:: EXTRACTED ENTRIES ::
--
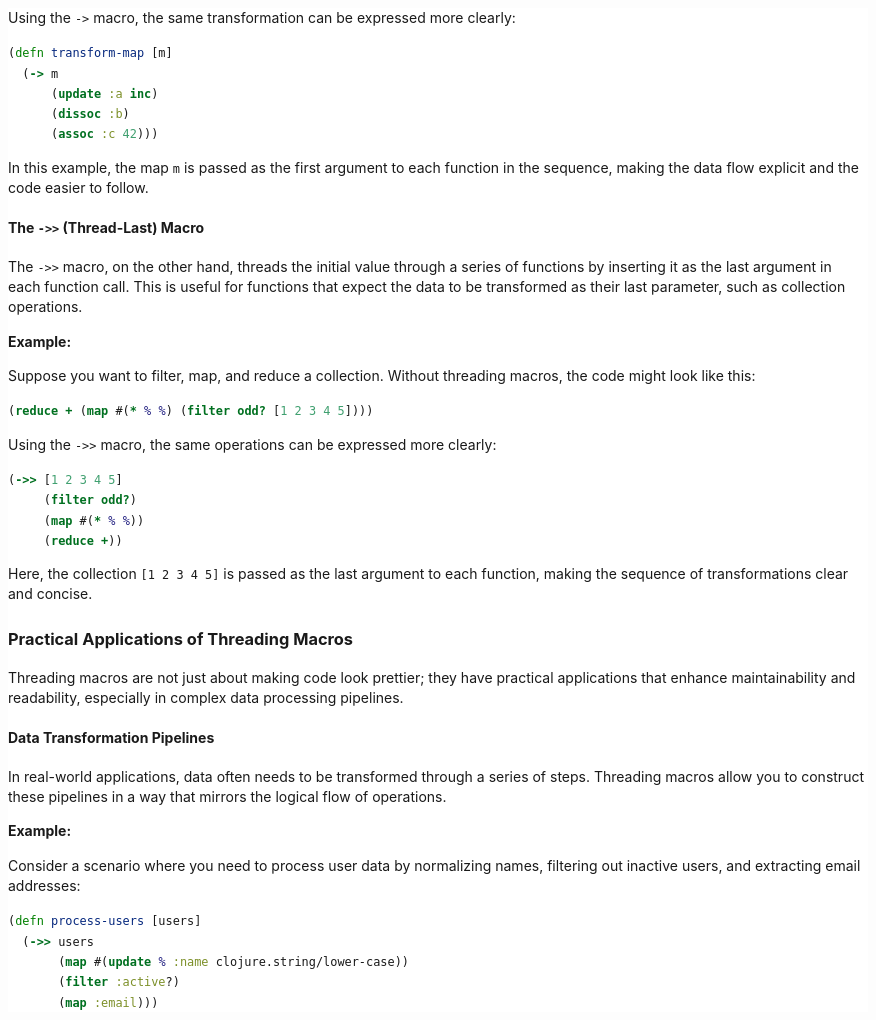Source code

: Using the `->` macro, the same transformation can be expressed more clearly:

```clojure
(defn transform-map [m]
  (-> m
      (update :a inc)
      (dissoc :b)
      (assoc :c 42)))
```

In this example, the map `m` is passed as the first argument to each function in the sequence, making the data flow explicit and the code easier to follow.

#### The `->>` (Thread-Last) Macro

The `->>` macro, on the other hand, threads the initial value through a series of functions by inserting it as the last argument in each function call. This is useful for functions that expect the data to be transformed as their last parameter, such as collection operations.

**Example:**

Suppose you want to filter, map, and reduce a collection. Without threading macros, the code might look like this:

```clojure
(reduce + (map #(* % %) (filter odd? [1 2 3 4 5])))
```

Using the `->>` macro, the same operations can be expressed more clearly:

```clojure
(->> [1 2 3 4 5]
     (filter odd?)
     (map #(* % %))
     (reduce +))
```

Here, the collection `[1 2 3 4 5]` is passed as the last argument to each function, making the sequence of transformations clear and concise.

### Practical Applications of Threading Macros

Threading macros are not just about making code look prettier; they have practical applications that enhance maintainability and readability, especially in complex data processing pipelines.

#### Data Transformation Pipelines

In real-world applications, data often needs to be transformed through a series of steps. Threading macros allow you to construct these pipelines in a way that mirrors the logical flow of operations.

**Example:**

Consider a scenario where you need to process user data by normalizing names, filtering out inactive users, and extracting email addresses:

```clojure
(defn process-users [users]
  (->> users
       (map #(update % :name clojure.string/lower-case))
       (filter :active?)
       (map :email)))
```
--
:: TRY IT ::
Repeat every record above exactly, but leave out any pictures.

:: ANSWER TO THE PROBLEM ::
Source code

: Using the `->` macro, the same transformation can be expressed more clearly:

```clojure
(defn transform-map [m]
  (-> m
      (update :a inc)
      (dissoc :b)
      (assoc :c 42)))
```

In this example, the map `m` is passed as the first argument to each function in the sequence, making the data flow explicit and the code easier to follow.

#### The `->>` (Thread-Last) Macro

The `->>` macro, on the other hand, threads the initial value through a series of functions by inserting it as the last argument in each function call. This is useful for functions that expect the data to be transformed as their last parameter, such as collection operations.

**Example:**

Suppose you want to filter, map, and reduce a collection. Without threading macros, the code might look like this:

```clojure
(reduce + (map #(* % %) (filter odd? [1 2 3 4 5])))
```

Using the `->>` macro, the same operations can be expressed more clearly:

```clojure
(->> [1 2 3 4 5]
     (filter odd?)
     (map #(* % %))
     (reduce +))
```

Here, the collection `[1 2 3 4 5]` is passed as the last argument to each function, making the sequence of transformations clear and concise.

### Practical Applications of Threading Macros

Threading macros are not just about making code look prettier; they have practical applications that enhance maintainability and readability, especially in complex data processing pipelines.

#### Data Transformation Pipelines

In real-world applications, data often needs to be transformed through a series of steps. Threading macros allow you to construct these pipelines in a way that mirrors the logical flow of operations.

**Example:**

Consider a scenario where you need to process user data by normalizing names, filtering out inactive users, and extracting email addresses:

```clojure
(defn process-users [users]
  (->> users
       (map #(update % :name clojure.string/lower-case))
       (filter :active?)
       (map :email)))
```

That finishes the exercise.